I Think of Thee (Sonnet 29) Perceptions of Imagination

In this poem, Elizabeth Barrett Browning lays out a complex and sometimes contradictory vision of imagination. Her speaker fantasizes about the addressee in order to feel close when they are apart, but those fantasies can overtake the reality of the lover's personhood and create distance rather than closeness. Moreover, while imagination lends the speaker a degree of additional agency, it also can feel burdensome and restrictive rather than liberating. In recent years, both popular conceptions and scientific understandings of imaginative life have shifted, highlighting the importance and intricacy of this mental process and the way that it can influence, and be influenced by, perception.

The speaker in Browning's poem is troubled by the way that her imagination can get ahead of her, seemingly spiraling out of control. New studies on imagination reveal that the balance between vivid imagination and disciplined control of imagination plays an important role in creativity. In one study, researchers asked participants to think of creative uses for various objects while their brains were observed by MRI technology. They discovered that both the brain's "default network," used for imaginative processes, and the brain's "executive network," used in controlling attention, were at work during these creative tasks. This research offers evidence that creativity involves both using the imagination, and controlling the imagination by distributing attention. However, early in their task, participants primarily used the default network—meaning that they required a period of freer imagination in order to begin thinking creatively.

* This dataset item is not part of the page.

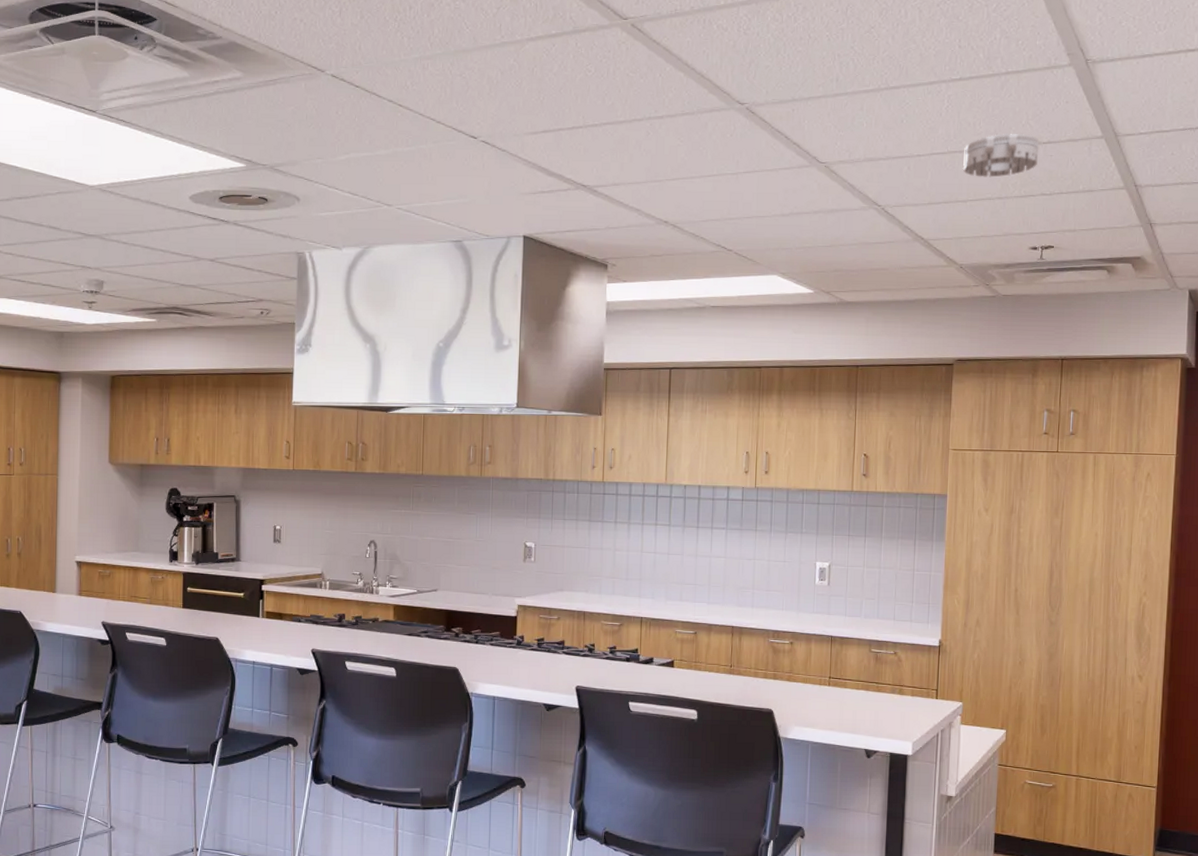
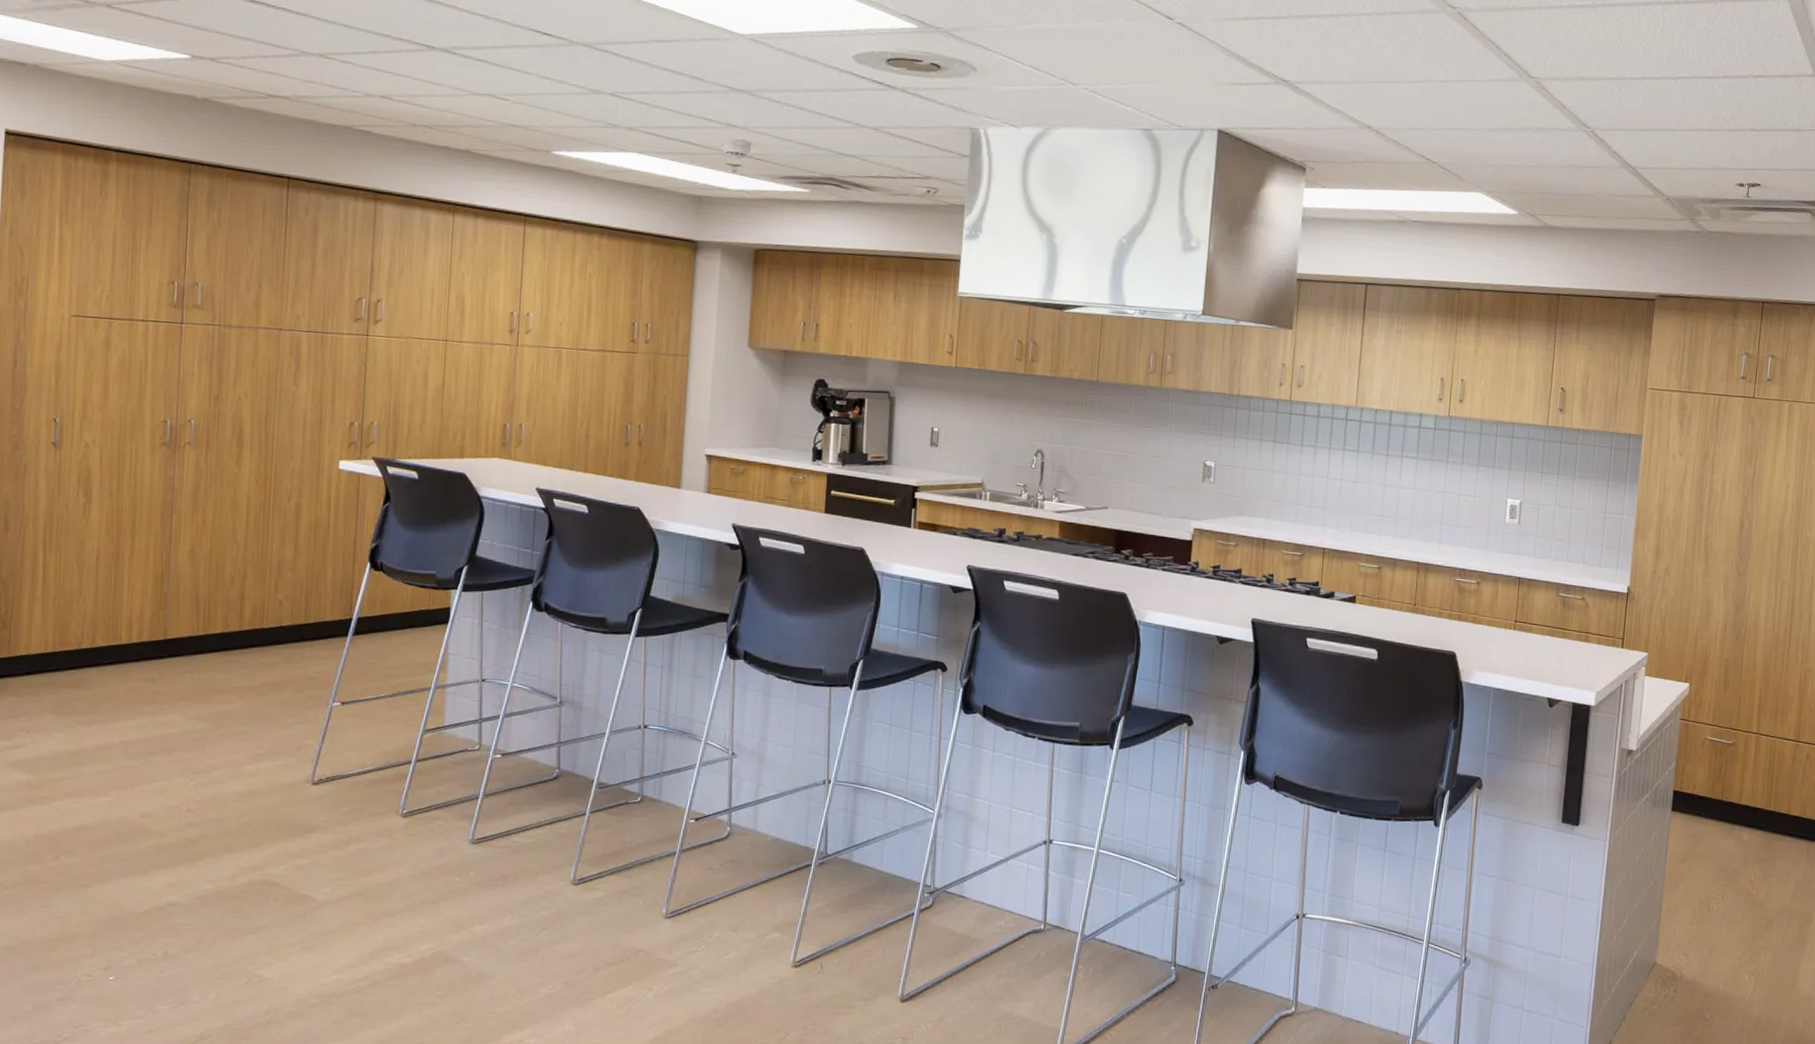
smoke detector: present [962,133,1040,178] -> none [1674,62,1752,108]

Furthermore, Browning's speaker's sense that her imagination can influence and shape her experience of reality reflects a seemingly common experience. A study from Sweden indicates that sensory perceptions of the outside world, rather than existing parallel to imagined experience, can be informed by imagination. For instance, in one experiment, participants watched two objects moving past each other. When told to imagine a sound occurring at the moment they crossed paths, the participants instead perceived the two objects hitting each other. The imagined sound, in other words, prompted the perception of a real collision. Similarly, linguistic and psychological studies show that individuals' perceptions of the words another person utters are shaped by the sounds they are asked to imagine.

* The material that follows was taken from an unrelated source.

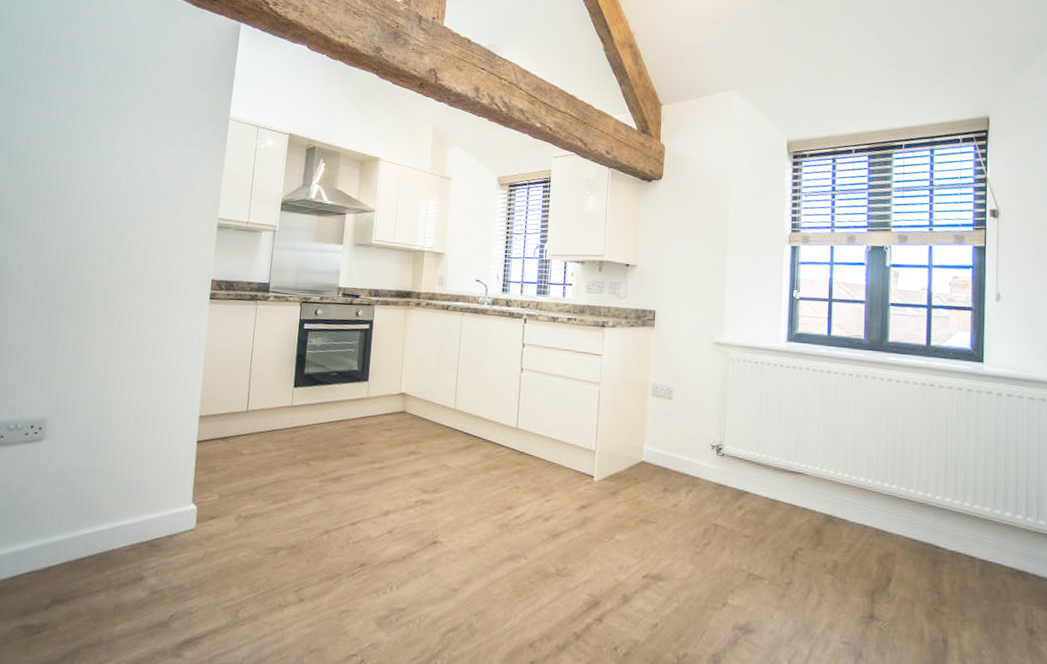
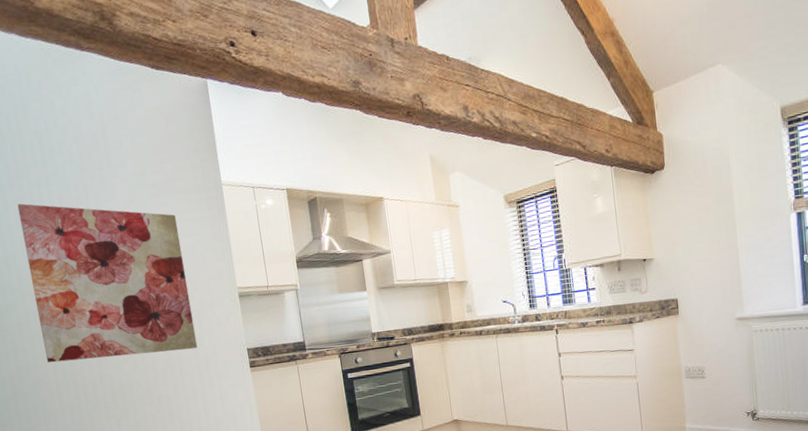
wall art: none [16,104,179,271] -> present [17,203,198,363]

However, while the speaker of Browning's poem feels that her imagination can isolate her from the reality she prefers, some studies suggest that imagination does the opposite, actually helping to bring about envisioned future events. In a study at Washington University in St. Louis, participants were asked to complete a task, using a computer monitor display to search for letters on a screen and then press a button. They were told to either imagine their own hands tied behind them, or to imagine holding the computer monitor in their hands. Those who imagined their hands holding the monitor searched more slowly, causing researchers to speculate that they took a more relaxed pace due to feeling as if they had their tools close at hand.

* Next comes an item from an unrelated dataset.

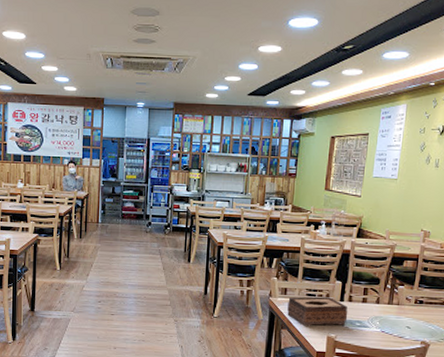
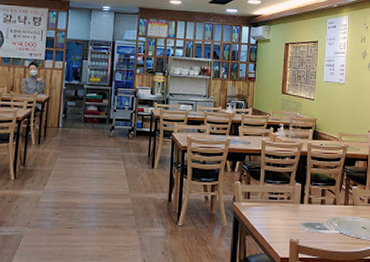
tissue box: present [287,296,348,326] -> none [251,200,308,231]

Decades of research have revealed a truth about imagination that Browning happens to also touch on in her own treatment of the topic—namely, that imagination is not an isolated process, and is not meaningfully separate from other forms of mental life. Imagined scenarios, research reveals, have an impact on individuals' experiences, perceptions, and even actions. Moreover, imagination works in conjunction with other types of mental work. The preoccupations of Browning's own speaker are at once highly specific and, in light of this knowledge, universal.